**OBJECTIVE A:** Can you give the records again, from the start through the line containing "center [224, 276].", substituting "bronze plaque" for each "stone plaque" and leaving everything else unchanged?

**EXCERPT:**
Apr 05, 2012 at 11:56 pm
For years, many of the analysts who recognized the increase in inequality thought that it was enough to just document the problem. Surely, the fact that middle class incomes that once grew roughly at the rate of productivity growth were now falling far behind that benchmark was in and of itself a significant problem.
But just documenting higher inequality isn’t enough. Like any large, structural change to the economy, it’s essential to analyze how it fits in and alters economic relationships, living standards, growth, and, the topic of this post: opportunity.
And here, both the analytical linkage between inequality and opportunity, and more importantly, opportunity itself, are under attack.
First, let’s look at the attack from two researchers. I recently testified in the Senate on these issues, and Scott Winship from the Brookings Institution argued as follows:
Many on the political left have argued that the opportunities of middle class and poor Americans have been hurt by rising inequality. However, the evidence of such an impact is exceedingly thin…
Ron Haskins, also from Brookings, comes at it from the angle of personal responsibility.
In the national debate about opportunity and inequality, people tend to talk about opportunity as if it were an omnipotent cosmic force imposed on Americans by a vicious capitalist economy, the effects of which are ignored by our uncaring government. But opportunity in America depends largely on decisions made by people who are free actors.
Let’s unpack these views a bit (here’s an earlier critique of a different aspect of the Haskins oped).
First, does inequality affect opportunity? My answer, and that of others, including another Brookings analyst, Isabel Sawhill, is that, as she puts it, “it likely does.”
I’ll present evidence in a moment, but first, let me take on some of Winship’s arguments against this connection. First, he argues that since inequality hasn’t grown much below the top 1%, it can’t be affecting the middle class and poor.
But that’s just wrong; there’s been considerable growth of inequality at all income levels. Look at the figure below, which tracks family income at and below the 95th percentile. Incomes at different levels (below the 99th percentile) grew together for years before they diverged. Or look at any of the wage data that break out the bottom, middle, and top earners.
Winship then argues that there’s nothing zero-sum about this inequality story. If Mark Zuckerberg’s IPO yields him gazillions, he argues, how does that hurt the rest of us? As Scott puts it: “Will a typical worker be better off in 2013 because Zuckerberg will not realize the windfall he did in 2012?”

**Spatial reasoning question data:**
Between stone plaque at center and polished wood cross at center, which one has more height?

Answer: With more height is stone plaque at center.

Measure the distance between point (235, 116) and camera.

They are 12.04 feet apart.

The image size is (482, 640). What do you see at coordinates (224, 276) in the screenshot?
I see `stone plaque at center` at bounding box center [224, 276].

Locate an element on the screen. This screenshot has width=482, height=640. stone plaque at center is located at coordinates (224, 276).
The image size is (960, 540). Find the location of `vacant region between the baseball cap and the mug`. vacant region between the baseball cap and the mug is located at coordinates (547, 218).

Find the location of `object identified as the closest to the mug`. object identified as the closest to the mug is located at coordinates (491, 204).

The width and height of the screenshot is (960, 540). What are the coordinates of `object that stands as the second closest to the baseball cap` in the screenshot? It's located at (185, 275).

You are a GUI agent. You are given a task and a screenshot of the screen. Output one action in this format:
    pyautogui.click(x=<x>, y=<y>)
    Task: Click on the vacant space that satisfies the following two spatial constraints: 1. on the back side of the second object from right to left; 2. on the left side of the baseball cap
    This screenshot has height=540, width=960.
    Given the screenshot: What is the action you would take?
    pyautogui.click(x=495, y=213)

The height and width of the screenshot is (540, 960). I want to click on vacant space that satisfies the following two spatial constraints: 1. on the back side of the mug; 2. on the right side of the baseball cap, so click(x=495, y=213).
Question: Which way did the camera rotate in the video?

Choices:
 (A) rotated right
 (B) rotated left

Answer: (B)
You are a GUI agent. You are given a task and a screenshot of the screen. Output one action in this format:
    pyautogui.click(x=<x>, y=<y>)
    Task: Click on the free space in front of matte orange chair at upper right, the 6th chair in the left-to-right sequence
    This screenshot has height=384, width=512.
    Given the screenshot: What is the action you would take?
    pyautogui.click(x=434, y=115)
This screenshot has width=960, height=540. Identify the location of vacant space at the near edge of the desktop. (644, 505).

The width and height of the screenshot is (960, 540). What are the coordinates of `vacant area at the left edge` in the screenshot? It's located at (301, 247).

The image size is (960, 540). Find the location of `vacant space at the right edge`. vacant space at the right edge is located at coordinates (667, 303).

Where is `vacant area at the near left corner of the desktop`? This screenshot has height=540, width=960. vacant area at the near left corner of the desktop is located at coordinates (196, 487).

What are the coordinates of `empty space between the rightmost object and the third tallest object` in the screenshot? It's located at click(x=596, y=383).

**OBJECTIVE B:** Will you transcribe the stretch of the post on inequality and opportunity from "Let’s unpack these" through "class and poor."?

**CORRECT RESULT A:**
Between bronze plaque at center and polished wood cross at center, which one has more height?

Answer: With more height is bronze plaque at center.

Measure the distance between point (235, 116) and camera.

They are 12.04 feet apart.

The image size is (482, 640). What do you see at coordinates (224, 276) in the screenshot?
I see `bronze plaque at center` at bounding box center [224, 276].

**CORRECT RESULT B:**
Let’s unpack these views a bit (here’s an earlier critique of a different aspect of the Haskins oped).
First, does inequality affect opportunity? My answer, and that of others, including another Brookings analyst, Isabel Sawhill, is that, as she puts it, “it likely does.”
I’ll present evidence in a moment, but first, let me take on some of Winship’s arguments against this connection. First, he argues that since inequality hasn’t grown much below the top 1%, it can’t be affecting the middle class and poor.